Yang kalau dalam ilmu musthalah hadits sekarang
dikatakan sebagai kriteria penerimaan hadits shahih. Maka tidak heran
tidak sedikit ulama yang mengatakan bahwa kitabnya, Al-Risalah ini juga bisa disebut sebagai kitab musthalah hadits, karena di dalamnya mencakup banyak permasalah materi musthlaha hadits, terutama dalam kriteria menerima hadits tersebut.
Berkat
upaya beliau inilah, sehingga muslim kembali punya perbendaharaan yang
banyak terhadap hadits.

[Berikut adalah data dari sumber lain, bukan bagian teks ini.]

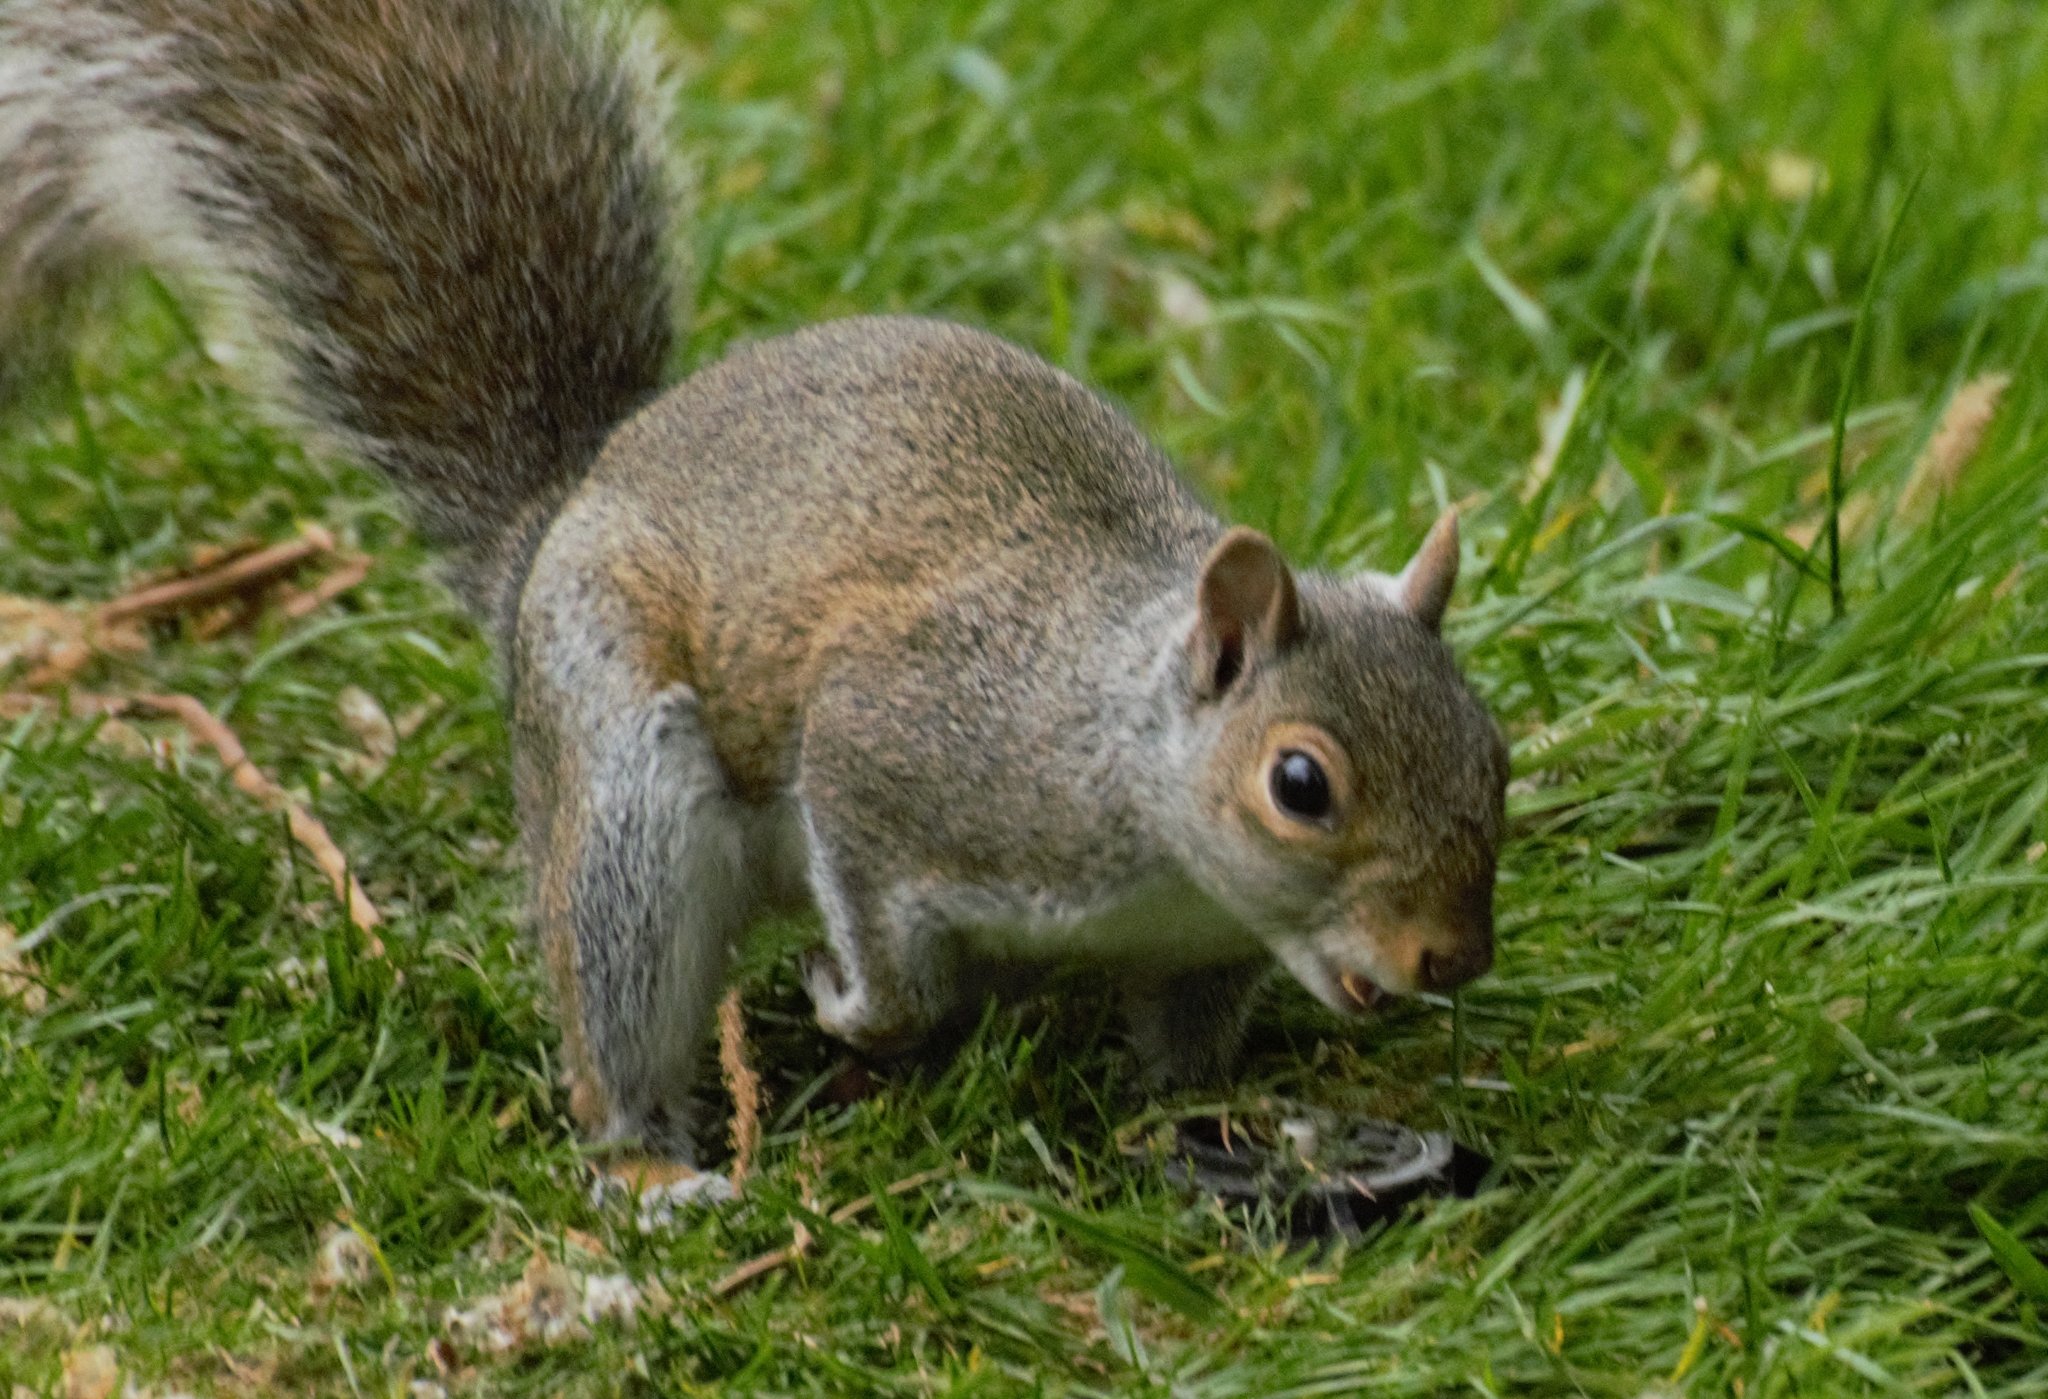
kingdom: Animalia
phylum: Chordata
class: Mammalia
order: Rodentia
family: Sciuridae
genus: Sciurus
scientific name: Sciurus carolinensis
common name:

Mereka tidak lagi harus menimbang apakah hadits
itu diriwayatkan oleh banyak atau sedikit. Yang penting itu diriwayatkan
oleg tsiqah dari tsiqah juga, tidak peduli berapa jumlahnya.
Kalau hanya hadits mutawatir yang
diterima, pastilah umat muslim sangat sulit sekali mencari pegangan
yang bisa dijadikan sandaran dalam ibadah-badaha mereka. Karena
bagaimanapun hampir semua ibadah orang muslim itu sandarannya adalah
hadits ahad, melihat bahwa hadits mutawatir memang sangat sedikit sekali jumlahnya.
Itu dia kenapa Imam Syafi’i mendapatkan gelar Nashiru Sunnah.
Jadi wajar saja kalau Imam Ahmad bin Hanbal (241 H) sering mendoakan Imam Syafi’i dan memujinya. Salah satu pujian Imam Ahmad yang masyhur ialah:
كان الشافعي كالشمس للدنيا وكالعافية للناس
“Imam Syafi’I itu seperti matahri bagi dunia, dan seperti kesehatan bagi manusia (semua orang membutuhkannya)” (Tarikh Baghdad 2/66)
[1]
Beberapa ulama menyebut kalau Imam Muhammad bin Hasa adalah ayah angkat
Imam Al-Syafi’i. karena ketika di Baghdad, semua kebutuhan Imam
Al-Syafi’i ditanggung oleh Imam Muhammad bin Hasan, dari mulai tempat
tinggal sampai kitab-kitab madzhab ulama. Bahkan kepergiannya ke Mesir
itu juga dibiayai oleh Imam Muhammad bin Hasan, yang mana beliau memang
sangat berkecukupan karena posisinya sebagai penasehat Abbasiah.
[2]
Jumlah perawi sampai hadits itu dikatakan sebagai hadits mutawatir ialah
minimal 10 orang. Walaupun ada juga ulama hadits yang tidak membatasi
jumlah minimal, yang terpenting ialah diriwayatkan oleh orang banyak
yang tidak mungkin ada kebohongan atau pemalsuan di dalamnya.